■ **What you will do**: Could you repeat all of the entries word for word, minus any pictures?

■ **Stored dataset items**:

------------------------------------

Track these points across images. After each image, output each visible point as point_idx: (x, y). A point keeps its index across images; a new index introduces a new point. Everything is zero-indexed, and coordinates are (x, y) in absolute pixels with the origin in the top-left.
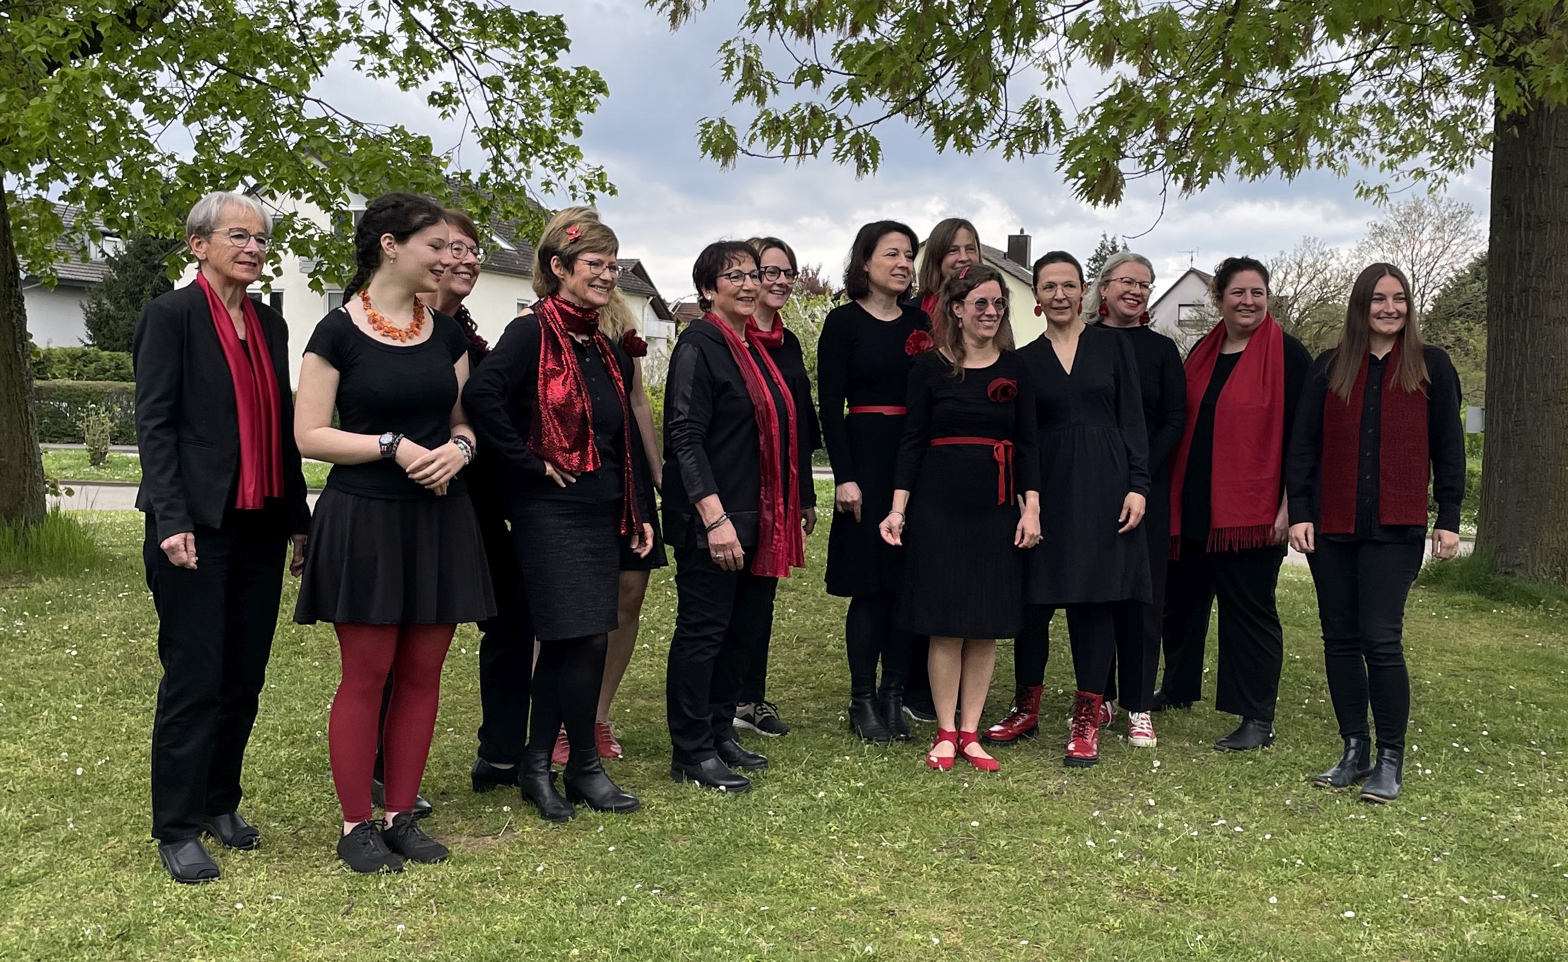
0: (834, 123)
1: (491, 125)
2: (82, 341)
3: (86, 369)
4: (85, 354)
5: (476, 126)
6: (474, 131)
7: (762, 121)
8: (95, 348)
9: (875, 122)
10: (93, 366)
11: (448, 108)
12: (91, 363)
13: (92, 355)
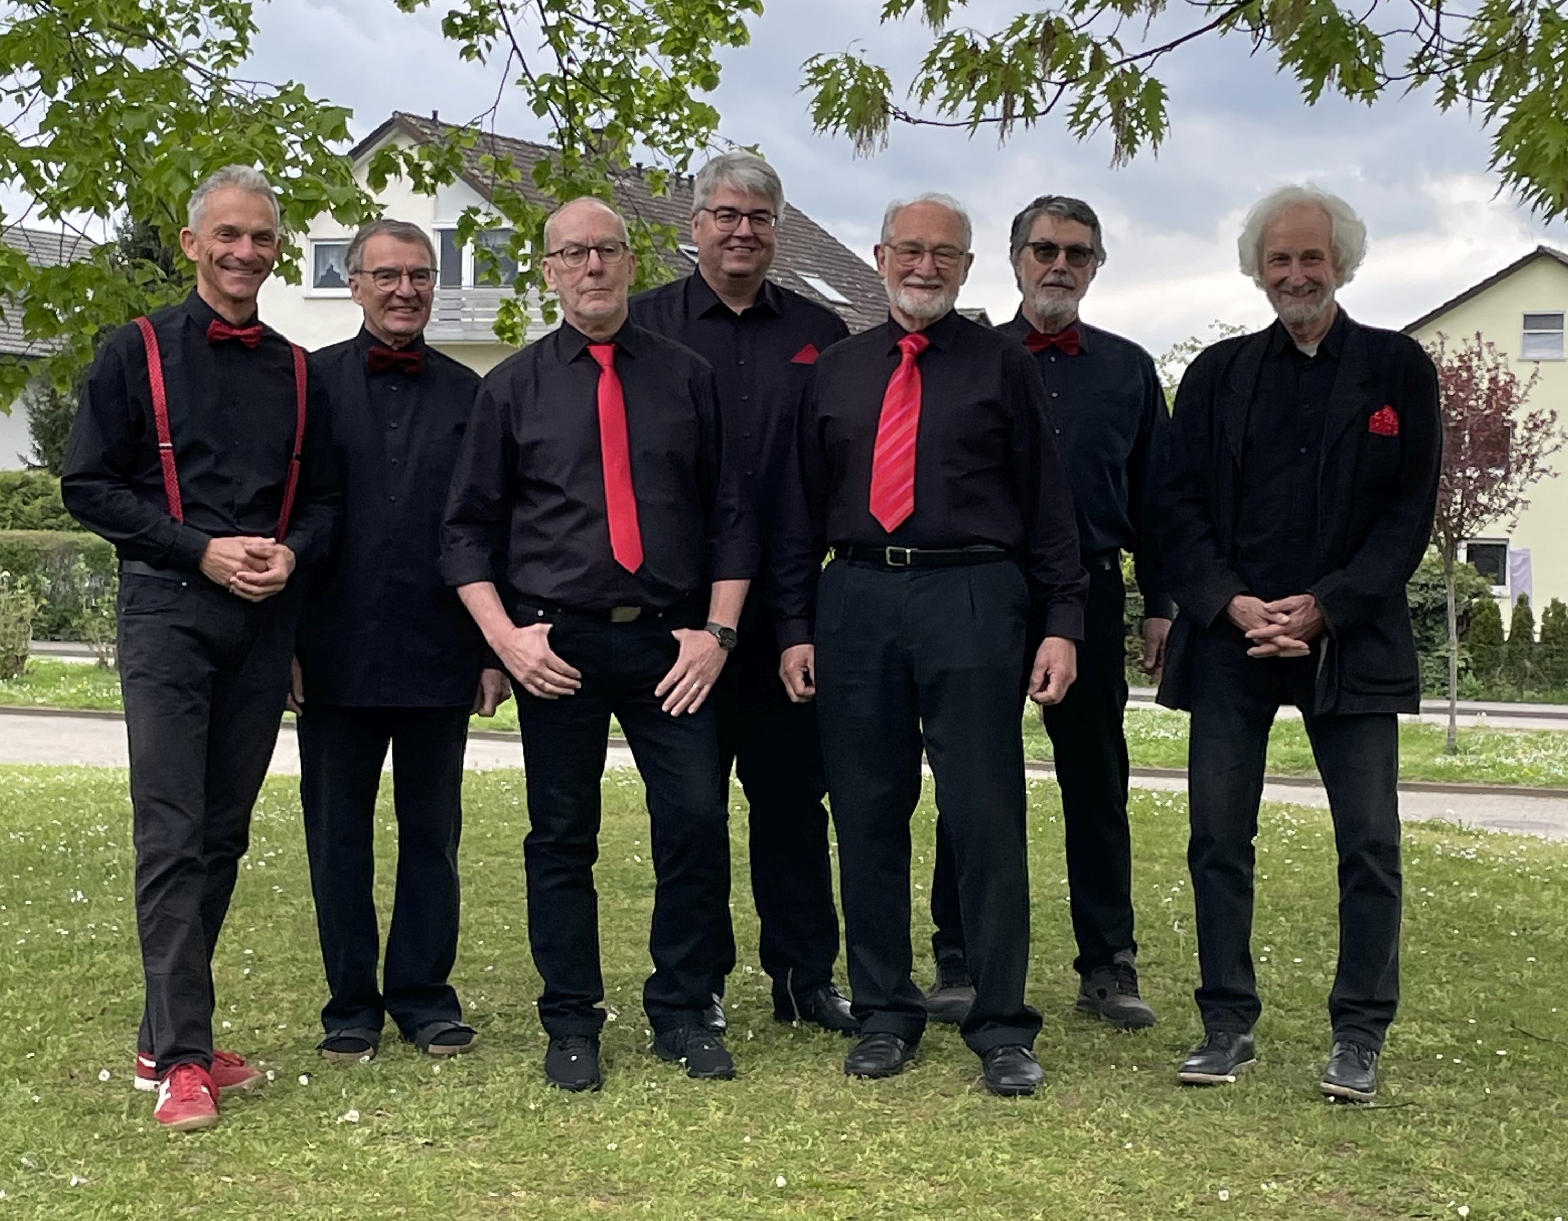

------------------------------------

■ **Solution to this exercise**:
Track these points across images. After each image, output each visible point as point_idx: (x, y). A point keeps its index across images; a new index introduces a new point. Everything is zero-indexed, and coordinates are (x, y) in absolute pixels with the origin in the top-left.
0: (834, 123)
1: (491, 125)
2: (82, 341)
3: (86, 369)
4: (85, 354)
5: (476, 126)
6: (474, 131)
7: (762, 121)
8: (95, 348)
9: (875, 122)
10: (93, 366)
11: (448, 108)
12: (91, 363)
13: (92, 355)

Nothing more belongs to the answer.